(本文)
川を枕にして石で口をそそぐ

日々曖昧にしている感情を言葉にする独り言のようなページです

恋愛

元来恋愛が苦手である。短期的な恋愛がうまくいくためには、ある種わがままの押し付けあいを程よく行う必要があると感じている。何かの欲望を相手に押し付けなければ、物語は始まらない。図書館で同じ本を取るために、手と手が触れたとしても、この本が面白いという気持ちを相手に押し付けなければ、そこからの物語が発展していく余地がない。

 

もともとが内向的な人間なのであろう。何かの問題が発生したときに、真っ先に自分自身を疑う。あの時のあの言い方が悪かったのか、あの時にこれをしなかったのが原因なのか、常に自分と向き合ってしまう。誰かに何かを言えるほど、おまえ自身は最善を尽くしたのか。自分自身に厳しいとも言えるが、悪く言えば人に期待をしていないともいえる。

(元資料)
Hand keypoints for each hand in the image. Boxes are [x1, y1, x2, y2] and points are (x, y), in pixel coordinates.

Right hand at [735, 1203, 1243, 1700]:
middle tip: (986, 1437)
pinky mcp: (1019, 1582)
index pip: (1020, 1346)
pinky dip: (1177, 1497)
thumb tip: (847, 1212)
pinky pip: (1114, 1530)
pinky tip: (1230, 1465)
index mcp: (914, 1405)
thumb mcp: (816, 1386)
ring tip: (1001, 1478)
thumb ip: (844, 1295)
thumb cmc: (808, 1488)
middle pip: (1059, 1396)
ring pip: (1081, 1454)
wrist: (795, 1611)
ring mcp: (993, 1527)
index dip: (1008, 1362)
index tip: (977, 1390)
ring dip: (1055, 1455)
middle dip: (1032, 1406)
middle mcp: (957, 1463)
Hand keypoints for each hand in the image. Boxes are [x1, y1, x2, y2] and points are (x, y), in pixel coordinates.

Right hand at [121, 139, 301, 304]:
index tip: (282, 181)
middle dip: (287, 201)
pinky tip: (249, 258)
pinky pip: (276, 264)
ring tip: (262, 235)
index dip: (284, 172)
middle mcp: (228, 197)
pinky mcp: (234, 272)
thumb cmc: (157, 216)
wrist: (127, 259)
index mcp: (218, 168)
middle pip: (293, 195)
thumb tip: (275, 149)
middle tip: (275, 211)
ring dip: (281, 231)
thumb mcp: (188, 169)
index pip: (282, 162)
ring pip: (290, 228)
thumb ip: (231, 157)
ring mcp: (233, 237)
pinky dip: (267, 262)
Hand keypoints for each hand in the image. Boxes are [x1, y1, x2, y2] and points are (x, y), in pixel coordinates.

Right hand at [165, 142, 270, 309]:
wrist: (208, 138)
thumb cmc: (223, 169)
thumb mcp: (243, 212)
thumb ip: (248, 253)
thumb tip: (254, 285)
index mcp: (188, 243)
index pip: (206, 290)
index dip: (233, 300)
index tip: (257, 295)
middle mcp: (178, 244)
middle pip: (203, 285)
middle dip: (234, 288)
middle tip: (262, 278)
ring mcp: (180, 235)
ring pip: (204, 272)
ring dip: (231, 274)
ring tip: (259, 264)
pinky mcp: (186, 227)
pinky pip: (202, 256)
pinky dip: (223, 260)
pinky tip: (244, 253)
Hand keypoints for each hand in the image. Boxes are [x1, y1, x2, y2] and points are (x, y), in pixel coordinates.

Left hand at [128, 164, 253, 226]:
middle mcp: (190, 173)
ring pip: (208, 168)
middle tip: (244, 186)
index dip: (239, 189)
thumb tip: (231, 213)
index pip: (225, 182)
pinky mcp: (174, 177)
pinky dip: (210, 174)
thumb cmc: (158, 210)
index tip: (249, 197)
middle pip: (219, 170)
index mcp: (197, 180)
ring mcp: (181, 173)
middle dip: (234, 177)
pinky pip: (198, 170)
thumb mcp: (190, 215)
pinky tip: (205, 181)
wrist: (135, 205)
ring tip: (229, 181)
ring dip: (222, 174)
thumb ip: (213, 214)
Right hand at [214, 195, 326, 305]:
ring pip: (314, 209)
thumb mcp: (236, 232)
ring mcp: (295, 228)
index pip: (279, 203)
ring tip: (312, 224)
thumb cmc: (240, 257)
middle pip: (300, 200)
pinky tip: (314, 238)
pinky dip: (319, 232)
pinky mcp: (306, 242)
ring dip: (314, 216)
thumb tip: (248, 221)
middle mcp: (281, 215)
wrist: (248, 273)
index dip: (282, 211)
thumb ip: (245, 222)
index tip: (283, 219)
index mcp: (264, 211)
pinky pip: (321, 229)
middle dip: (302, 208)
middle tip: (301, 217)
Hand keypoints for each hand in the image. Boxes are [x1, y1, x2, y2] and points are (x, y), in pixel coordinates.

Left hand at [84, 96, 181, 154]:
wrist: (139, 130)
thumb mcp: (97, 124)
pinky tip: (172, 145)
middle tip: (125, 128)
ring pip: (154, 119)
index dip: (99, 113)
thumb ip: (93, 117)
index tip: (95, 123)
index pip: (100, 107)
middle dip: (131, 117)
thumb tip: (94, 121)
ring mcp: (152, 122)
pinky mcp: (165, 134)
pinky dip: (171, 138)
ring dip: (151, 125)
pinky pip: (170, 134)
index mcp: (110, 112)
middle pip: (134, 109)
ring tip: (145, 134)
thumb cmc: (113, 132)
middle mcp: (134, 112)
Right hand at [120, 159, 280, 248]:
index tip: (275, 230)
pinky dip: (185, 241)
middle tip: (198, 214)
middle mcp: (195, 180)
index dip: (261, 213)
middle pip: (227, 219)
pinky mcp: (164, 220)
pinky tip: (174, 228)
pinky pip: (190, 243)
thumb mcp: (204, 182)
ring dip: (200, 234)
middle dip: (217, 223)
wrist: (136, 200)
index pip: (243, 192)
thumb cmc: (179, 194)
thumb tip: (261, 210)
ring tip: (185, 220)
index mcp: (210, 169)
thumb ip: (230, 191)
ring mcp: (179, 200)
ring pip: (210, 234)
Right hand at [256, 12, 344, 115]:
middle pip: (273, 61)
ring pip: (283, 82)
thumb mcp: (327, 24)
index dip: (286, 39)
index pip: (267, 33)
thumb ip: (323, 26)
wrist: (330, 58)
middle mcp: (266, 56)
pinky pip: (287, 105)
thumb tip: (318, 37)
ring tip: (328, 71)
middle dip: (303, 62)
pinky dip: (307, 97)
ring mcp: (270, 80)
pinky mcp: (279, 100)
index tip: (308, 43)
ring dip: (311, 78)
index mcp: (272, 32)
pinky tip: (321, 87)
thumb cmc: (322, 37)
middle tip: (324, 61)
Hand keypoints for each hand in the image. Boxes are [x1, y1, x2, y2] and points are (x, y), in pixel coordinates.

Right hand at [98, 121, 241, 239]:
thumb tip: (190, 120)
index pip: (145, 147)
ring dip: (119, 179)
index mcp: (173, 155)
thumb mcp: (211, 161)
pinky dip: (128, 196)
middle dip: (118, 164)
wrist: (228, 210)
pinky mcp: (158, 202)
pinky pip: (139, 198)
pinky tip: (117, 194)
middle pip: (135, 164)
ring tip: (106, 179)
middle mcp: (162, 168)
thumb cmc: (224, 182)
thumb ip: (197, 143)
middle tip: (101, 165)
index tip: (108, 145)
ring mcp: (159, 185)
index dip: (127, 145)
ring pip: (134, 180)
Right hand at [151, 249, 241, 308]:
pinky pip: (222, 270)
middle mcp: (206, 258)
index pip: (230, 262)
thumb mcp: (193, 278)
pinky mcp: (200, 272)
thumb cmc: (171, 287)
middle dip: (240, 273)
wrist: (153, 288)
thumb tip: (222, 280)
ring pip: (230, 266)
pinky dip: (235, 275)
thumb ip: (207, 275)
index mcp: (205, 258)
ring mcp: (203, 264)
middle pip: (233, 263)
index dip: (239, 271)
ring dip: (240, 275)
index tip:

(課題のねらい) 本文の「元来恋愛が苦手である。短期的」から「期待をしていないともいえる。」に至るまでの部分をすべて、一字も変えずに返してください。 これらの記録は本文とは関係がありません。

(解答欄)
元来恋愛が苦手である。短期的な恋愛がうまくいくためには、ある種わがままの押し付けあいを程よく行う必要があると感じている。何かの欲望を相手に押し付けなければ、物語は始まらない。図書館で同じ本を取るために、手と手が触れたとしても、この本が面白いという気持ちを相手に押し付けなければ、そこからの物語が発展していく余地がない。

 

もともとが内向的な人間なのであろう。何かの問題が発生したときに、真っ先に自分自身を疑う。あの時のあの言い方が悪かったのか、あの時にこれをしなかったのが原因なのか、常に自分と向き合ってしまう。誰かに何かを言えるほど、おまえ自身は最善を尽くしたのか。自分自身に厳しいとも言えるが、悪く言えば人に期待をしていないともいえる。